Boy, every kind of skiing and snowboarding. We have sit-down pieces of equipment for paraplegics and quadriplegics, we call them mono skis. We teach the blind, children and adults with developmental disabilities, amputees—anybody can ski with us.
How do you adapt the sports for the disabled?
We’ll do an assessment. We look at the student. I like to think I look at their strengths, and I exploit them. If they have balance, boy, we’re doing great. Really anybody can ski. … At this point, I’m behind them with tether lines so they don’t go too fast, or just to be there for safety. All of the students go out with an instructor and assistant. So it’s a private lesson… We’re all volunteers, mostly. We have five or six paid instructors, but there are 80-100 volunteers from all over California and Nevada. It’s amazing. We train probably 120 new volunteers each year.
How did you get involved?
I was uncomfortable around people with disabilities because I’d never had experience with them. I started out as an assistant, and pretty soon, I was having so much fun, they had to hire me.
What have you learned from working with the disabled?
Oh, boy, treat everybody as an individual. You can’t pigeonhole people by a disability. Everyone has strengths. I feel it puts my life back into perspective. I might get up and have to walk through six inches of snow to get to my car, then I see someone struggling in a wheelchair and think, “Boy, my life is not too bad.” A lot of people look at people with disabilities, and they have pity, but that’s not the way the disabled community would like to be viewed. This is part of their life; it’s just something that happened. Treat everybody with respect. They may not need your help.
Is there a common thread you’ve noticed among the students?

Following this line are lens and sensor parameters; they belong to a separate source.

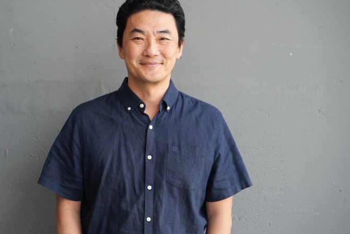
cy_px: 110
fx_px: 827
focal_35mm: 85
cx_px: 139
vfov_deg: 16.1
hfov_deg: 23.8
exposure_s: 1/250
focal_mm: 70
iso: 160
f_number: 4
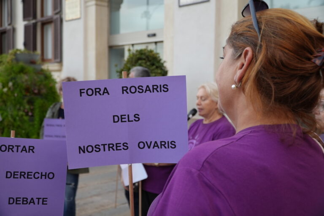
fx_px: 351
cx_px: 162
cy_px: 108
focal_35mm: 39
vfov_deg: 34.2
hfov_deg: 49.6
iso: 400
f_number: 4
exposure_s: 1/160
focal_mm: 26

When they get there, they don’t really know what they can do. When I get done with them, they find they can do something they didn’t know they could before. They come in a little shy or timid. I take them out and show them this is fun, fast and exciting. They might not be able to get up on top of a mountain in a wheelchair, but if they’re on a monoski, I can probably take them up there. If I can show them that they can ski or snowboard or snowshoe, they might find something else in their life they didn’t know they could do.